Вдоль железной дороги от станции Урдома до колонны мы прошли чуть больше километра. Сама колонна располагалась на пригорке и потому была почти вся на виду. Во всяком случае, по высившимся поверх забора крышам можно было составить представление о количестве лагерных построек.
Конвоир довел меня до вахты и «сдал». Я уже собиралась войти в зону, но оттуда стремительными шагами вышла женщина. Во взгляде были дежурная подозрительность и какое-то заведомое недружелюбие. Черными глазами она буквально ожгла меня.
Конвоир и дежурный переглянулись, и мое радужное настроение улетучилось. Проученная «покупочным» осмотром вольных окололагерных женщин, я уже знала, чем это бывает чревато.
Колонна выглядела чистенько. От одного корпуса к другому вели аккуратные дорожки. Мне указали дорогу к бане. За несколько минут до нашего прихода в зону пропустили небольшой этап. «Хвост» его был ориентиром.
В предбанном помещении с прибывшими разбирался молодой красивый доктор — Евгений Львович Петцгольд. Сюда же буквально через несколько минут заскочил главный врач урдомского лазарета Бахарев.
Оглядев поступивших больных, он вскользь бросил мне:
— А-а, приехали, наконец?
Быстро расшвыряв формуляры на стопки, он распорядился, кого куда отправить.
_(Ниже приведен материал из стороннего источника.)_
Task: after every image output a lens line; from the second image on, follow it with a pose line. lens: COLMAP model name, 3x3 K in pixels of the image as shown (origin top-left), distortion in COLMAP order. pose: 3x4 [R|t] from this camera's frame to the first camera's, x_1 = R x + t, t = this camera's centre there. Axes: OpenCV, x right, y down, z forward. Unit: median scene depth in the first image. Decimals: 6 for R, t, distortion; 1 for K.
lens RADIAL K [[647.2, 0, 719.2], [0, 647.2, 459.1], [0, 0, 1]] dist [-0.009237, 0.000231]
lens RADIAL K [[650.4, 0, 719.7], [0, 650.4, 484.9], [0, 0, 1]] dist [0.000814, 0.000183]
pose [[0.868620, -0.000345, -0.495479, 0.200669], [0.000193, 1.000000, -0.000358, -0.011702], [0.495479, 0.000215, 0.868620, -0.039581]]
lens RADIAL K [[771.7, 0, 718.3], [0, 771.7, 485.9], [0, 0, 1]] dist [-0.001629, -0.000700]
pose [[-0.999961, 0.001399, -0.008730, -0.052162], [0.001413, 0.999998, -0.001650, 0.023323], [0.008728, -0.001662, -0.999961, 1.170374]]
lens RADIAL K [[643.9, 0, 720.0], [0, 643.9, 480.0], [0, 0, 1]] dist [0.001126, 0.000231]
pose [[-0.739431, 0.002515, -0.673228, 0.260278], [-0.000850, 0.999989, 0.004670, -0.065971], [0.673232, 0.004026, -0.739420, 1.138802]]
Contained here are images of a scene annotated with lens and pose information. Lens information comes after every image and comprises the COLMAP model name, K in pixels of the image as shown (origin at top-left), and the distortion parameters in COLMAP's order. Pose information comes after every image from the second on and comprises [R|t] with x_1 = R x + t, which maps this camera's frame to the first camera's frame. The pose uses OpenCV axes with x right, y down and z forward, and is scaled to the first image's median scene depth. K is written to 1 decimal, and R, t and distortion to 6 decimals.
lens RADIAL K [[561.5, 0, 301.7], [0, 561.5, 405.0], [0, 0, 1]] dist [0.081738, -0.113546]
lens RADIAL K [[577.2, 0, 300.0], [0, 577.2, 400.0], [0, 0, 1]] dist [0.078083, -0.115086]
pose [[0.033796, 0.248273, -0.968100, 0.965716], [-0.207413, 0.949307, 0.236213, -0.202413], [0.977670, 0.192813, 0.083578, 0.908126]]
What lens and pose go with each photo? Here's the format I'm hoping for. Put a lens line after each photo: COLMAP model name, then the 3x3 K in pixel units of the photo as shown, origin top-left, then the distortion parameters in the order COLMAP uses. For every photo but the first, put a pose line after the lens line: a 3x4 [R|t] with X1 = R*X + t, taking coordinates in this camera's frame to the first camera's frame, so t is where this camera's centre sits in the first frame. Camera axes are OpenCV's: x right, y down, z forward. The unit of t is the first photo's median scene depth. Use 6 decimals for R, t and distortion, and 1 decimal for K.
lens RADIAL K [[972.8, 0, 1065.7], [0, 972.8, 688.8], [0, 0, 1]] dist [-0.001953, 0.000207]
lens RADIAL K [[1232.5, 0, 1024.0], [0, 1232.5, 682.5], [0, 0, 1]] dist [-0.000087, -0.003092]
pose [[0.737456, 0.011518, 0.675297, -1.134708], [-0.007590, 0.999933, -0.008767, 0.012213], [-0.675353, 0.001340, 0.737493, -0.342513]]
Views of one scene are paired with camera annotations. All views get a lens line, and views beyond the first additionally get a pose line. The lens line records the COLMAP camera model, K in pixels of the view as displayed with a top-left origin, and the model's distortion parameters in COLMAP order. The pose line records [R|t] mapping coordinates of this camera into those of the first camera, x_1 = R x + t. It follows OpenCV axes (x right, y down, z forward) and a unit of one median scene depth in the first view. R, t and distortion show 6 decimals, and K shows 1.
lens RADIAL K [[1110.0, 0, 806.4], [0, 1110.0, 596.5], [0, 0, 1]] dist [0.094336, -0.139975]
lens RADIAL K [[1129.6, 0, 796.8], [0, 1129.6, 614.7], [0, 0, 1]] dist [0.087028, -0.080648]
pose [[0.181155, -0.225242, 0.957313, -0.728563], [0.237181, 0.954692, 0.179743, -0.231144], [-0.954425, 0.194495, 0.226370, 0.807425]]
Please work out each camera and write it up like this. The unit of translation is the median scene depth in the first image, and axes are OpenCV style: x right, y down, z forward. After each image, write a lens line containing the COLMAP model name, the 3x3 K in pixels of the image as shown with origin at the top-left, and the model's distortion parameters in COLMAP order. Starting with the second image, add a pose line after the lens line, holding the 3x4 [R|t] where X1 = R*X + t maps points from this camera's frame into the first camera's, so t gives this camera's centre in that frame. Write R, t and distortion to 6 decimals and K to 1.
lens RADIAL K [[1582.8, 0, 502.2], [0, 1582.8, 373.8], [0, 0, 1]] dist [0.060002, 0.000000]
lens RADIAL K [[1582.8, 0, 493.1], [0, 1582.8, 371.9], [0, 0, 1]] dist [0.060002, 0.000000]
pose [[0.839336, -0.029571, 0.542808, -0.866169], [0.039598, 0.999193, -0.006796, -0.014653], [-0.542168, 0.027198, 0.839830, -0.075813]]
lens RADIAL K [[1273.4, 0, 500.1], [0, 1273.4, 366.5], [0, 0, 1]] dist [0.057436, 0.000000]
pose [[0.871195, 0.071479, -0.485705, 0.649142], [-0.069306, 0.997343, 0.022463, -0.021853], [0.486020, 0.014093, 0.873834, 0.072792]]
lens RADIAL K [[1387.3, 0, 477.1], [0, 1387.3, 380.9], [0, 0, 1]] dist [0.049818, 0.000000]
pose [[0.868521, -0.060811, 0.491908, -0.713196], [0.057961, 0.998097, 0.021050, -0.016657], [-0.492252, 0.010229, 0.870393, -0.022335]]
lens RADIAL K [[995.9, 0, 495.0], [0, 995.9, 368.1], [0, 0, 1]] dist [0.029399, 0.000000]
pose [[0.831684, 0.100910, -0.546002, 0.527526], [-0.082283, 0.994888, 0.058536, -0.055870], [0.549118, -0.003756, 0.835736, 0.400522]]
Я попала в группу хирургических больных.
В шестиместной палате стояла свободная кровать. Подушка, одеяло и комплект белья не то что изумили, а даже озадачили. В переходе от безобразного к более или менее нормальному есть что-то безысходно горестное и обидное.
Полтора года я существовала в бараках при коптилке. А тут вечером и в самом деле зажглась электрическая лампочка.
Отвернувшись к стене, не шевелясь, я лежала в чистой постели почти без мыслей. Когда в палату открывали дверь, все еще пугалась — вдруг за мной: «Это еще что? Марш на „Светик“!»
Мне предписали постельный режим. Поднималась я только на перевязки и в столовую. Лишь очутившись на больничной койке, я сама поняла, как тяжело больна. На «Светике» было не до того, чтобы рассмотреть свои раны. Здесь во время перевязок я увидела, что ноги изъязвлены до самой кости. Десны были распухшими, язык — толстым, постоянно мучил внутренний холод.